■ WHAT YOU NEED TO DO ■
In the concert listings, rewrite everything from "Wednesday 6 August" down to "his most popular.", putting "thunderstorm" in place of "storm".

>> start TEXT TO READ

Saturday 2 August 2008, 6.00pm
Ticket prices: £35 £30 £26 £24 £20 £18 £16 £13 £10 £6 (Prom for £5)
STOCKHAUSEN DAY
STOCKHAUSEN Gruppen
STOCKHAUSEN Klang, 13th hour – Cosmic Pulses (for electronics) (UK premiere)
STOCKHAUSEN Klang, 5th hour – Harmonien for solo trumpet (BBC commission: world premiere)
STOCKHAUSEN Kontakte
STOCKHAUSEN Gruppen (repeat performance)
David Robertson conductor
Pascal Rophe conductor
Ludovic Morlot conductor
Marco Blaauw trumpet
Nicolas Hodges piano
Colin Currie percussion
One of the most influential composers of the 20th and 21st centuries, Karlheinz Stockhausen would have turned 80 this year.
Aside from the performance of Punkte ('Points') by the Gurzenich Orchestra under Markus Stenz on the actual day that would have been the composer’s 80th birthday (Prom 48), this Stockhausen Day offers a fuller immersion into the work of this uniquely uncompromising creative force.
This early-evening Prom contrasts a pair of Stockhausen's early works – Gruppen ('Groups'), which passes ideas between three spatially separated ensembles, and Kontakte, referring to 'contacts' between instrumental and electronic sounds – with two recent works – both of them excerpts from Klang, the large-scale sequence on which Stockhausen was working at the time of his death last December.
Wednesday 6 August 2008, 7.30pm
Ticket prices: £35 £30 £26 £24 £20 £18 £16 £13 £10 £6 (Prom for £5)
MESSIAEN L'Ascension
STRAVINSKY Violin Concerto
GEORGE BENJAMIN Ringed by the Flat Horizon
RAVEL Pavane pour une infante défunte
RAVEL Bolero
George Benjamin conductor
Carolin Widmann violin
A former pupil of Messiaen, Benjamin opens with L’Ascension, a sequence of meditations on religious themes.
Carolin Widmann makes her Proms debut in Stravinsky’s coolly neo-Classical concerto. Benjamin’s own Ringed by the Flat Horizon, premiered while its composer was still a student at Cambridge, is dedicated to Messiaen and vividly depicts a storm brewing over a desolate New Mexico desert.
The concert ends, as it began, in France, with one of Ravel’s most limpid scores and one of his most popular.
Sunday 10 August 2008, 7.30pm
Ticket prices: £35 £30 £26 £24 £20 £18 £16 £13 £10 £6 (Prom for £5)
SIBELIUS Night Ride and Sunrise
MICHAEL BERKELEY Slow Dawn (world premiere of new version)
STUART MACRAE Gaudete (BBC commission: world premiere)

>> end TEXT TO READ
>> start DATA EXCERPTS

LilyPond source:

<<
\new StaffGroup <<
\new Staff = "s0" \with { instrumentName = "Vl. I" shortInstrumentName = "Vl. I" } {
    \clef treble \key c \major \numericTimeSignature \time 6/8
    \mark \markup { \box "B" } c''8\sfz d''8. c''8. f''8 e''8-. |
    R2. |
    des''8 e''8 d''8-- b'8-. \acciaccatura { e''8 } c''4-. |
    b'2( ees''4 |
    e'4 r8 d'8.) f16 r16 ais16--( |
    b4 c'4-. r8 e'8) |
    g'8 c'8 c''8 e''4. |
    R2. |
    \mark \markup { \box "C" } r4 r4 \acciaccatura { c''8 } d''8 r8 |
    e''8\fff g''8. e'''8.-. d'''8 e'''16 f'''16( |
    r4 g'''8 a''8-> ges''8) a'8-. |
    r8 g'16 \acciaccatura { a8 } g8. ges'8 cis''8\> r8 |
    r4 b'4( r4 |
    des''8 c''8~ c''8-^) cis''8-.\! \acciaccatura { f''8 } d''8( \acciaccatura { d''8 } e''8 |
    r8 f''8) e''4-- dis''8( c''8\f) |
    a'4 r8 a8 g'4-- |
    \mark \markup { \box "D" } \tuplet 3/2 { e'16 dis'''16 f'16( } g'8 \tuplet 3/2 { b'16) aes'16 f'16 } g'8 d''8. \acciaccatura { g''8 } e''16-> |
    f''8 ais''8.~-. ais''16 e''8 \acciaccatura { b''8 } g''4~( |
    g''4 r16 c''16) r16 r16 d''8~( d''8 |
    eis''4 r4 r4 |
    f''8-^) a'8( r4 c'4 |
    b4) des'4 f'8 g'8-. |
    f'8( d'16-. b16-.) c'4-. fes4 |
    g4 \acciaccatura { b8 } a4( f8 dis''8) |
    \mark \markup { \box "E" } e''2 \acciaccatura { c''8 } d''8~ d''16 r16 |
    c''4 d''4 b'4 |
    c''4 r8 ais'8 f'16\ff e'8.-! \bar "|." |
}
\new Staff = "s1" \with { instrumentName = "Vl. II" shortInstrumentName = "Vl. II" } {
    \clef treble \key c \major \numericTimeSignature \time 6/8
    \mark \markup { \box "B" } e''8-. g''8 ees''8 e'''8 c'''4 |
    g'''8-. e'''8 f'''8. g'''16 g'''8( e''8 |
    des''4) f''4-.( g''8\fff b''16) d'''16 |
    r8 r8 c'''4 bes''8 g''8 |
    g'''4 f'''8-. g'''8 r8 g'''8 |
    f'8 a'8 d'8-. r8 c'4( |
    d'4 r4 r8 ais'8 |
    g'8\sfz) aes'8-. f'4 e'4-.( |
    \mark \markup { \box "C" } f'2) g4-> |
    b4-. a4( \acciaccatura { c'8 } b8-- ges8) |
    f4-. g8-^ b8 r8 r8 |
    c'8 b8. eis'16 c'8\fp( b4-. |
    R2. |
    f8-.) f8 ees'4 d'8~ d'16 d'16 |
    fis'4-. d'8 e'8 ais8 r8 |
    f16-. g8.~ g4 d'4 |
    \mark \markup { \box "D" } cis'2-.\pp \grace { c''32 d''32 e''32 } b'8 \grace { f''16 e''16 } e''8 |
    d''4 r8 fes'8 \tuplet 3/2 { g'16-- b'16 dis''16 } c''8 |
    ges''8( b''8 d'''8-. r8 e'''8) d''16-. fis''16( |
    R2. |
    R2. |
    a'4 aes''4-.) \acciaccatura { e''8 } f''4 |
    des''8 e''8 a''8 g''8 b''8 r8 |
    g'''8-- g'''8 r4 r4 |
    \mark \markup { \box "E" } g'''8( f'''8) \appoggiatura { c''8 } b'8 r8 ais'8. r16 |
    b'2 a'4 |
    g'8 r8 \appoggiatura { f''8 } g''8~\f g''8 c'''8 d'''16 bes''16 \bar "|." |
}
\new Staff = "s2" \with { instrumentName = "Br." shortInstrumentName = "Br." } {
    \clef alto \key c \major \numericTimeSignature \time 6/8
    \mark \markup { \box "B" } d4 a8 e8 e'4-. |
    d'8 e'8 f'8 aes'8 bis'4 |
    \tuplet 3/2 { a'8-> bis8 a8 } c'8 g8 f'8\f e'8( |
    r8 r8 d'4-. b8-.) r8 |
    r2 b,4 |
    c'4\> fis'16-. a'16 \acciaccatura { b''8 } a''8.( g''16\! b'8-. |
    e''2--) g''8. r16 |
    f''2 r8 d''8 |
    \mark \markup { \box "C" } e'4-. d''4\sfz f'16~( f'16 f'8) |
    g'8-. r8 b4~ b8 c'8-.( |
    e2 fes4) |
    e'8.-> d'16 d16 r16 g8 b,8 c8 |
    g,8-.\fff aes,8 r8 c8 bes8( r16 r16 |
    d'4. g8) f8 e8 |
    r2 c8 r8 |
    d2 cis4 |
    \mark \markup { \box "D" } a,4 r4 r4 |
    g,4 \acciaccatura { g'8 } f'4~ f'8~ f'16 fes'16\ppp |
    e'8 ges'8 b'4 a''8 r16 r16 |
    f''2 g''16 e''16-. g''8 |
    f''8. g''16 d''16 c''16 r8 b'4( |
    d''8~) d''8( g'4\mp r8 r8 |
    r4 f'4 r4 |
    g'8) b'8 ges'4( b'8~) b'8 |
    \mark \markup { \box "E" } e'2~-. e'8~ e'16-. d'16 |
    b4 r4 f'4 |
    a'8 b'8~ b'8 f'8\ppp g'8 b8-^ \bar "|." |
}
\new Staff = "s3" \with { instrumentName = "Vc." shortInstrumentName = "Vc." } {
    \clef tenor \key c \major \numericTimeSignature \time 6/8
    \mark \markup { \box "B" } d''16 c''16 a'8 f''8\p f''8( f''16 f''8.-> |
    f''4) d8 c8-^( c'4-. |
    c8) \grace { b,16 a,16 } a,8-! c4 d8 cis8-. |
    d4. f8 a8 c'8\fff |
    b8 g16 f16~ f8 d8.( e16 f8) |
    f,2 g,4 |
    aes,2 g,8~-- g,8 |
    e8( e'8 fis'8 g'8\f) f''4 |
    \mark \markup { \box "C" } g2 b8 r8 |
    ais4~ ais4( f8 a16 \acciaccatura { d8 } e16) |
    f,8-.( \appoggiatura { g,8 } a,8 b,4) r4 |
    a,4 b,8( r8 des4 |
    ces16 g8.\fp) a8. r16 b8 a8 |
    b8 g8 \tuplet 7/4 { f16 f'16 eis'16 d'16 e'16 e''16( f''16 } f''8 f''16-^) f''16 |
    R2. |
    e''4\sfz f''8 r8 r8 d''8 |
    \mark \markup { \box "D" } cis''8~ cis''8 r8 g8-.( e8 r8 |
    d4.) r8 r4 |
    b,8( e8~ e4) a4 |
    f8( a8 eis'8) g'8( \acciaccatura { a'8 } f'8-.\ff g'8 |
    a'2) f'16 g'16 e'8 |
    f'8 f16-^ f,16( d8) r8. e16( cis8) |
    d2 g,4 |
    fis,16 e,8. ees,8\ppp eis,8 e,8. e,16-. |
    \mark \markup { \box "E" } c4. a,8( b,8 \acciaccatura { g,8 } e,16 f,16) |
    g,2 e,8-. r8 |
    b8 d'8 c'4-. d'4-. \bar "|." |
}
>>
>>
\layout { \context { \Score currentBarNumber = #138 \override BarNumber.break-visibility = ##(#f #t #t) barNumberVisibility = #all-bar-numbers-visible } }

>> end DATA EXCERPTS

■ TASK RESPONSE ■
Wednesday 6 August 2008, 7.30pm
Ticket prices: £35 £30 £26 £24 £20 £18 £16 £13 £10 £6 (Prom for £5)
MESSIAEN L'Ascension
STRAVINSKY Violin Concerto
GEORGE BENJAMIN Ringed by the Flat Horizon
RAVEL Pavane pour une infante défunte
RAVEL Bolero
George Benjamin conductor
Carolin Widmann violin
A former pupil of Messiaen, Benjamin opens with L’Ascension, a sequence of meditations on religious themes.
Carolin Widmann makes her Proms debut in Stravinsky’s coolly neo-Classical concerto. Benjamin’s own Ringed by the Flat Horizon, premiered while its composer was still a student at Cambridge, is dedicated to Messiaen and vividly depicts a thunderstorm brewing over a desolate New Mexico desert.
The concert ends, as it began, in France, with one of Ravel’s most limpid scores and one of his most popular.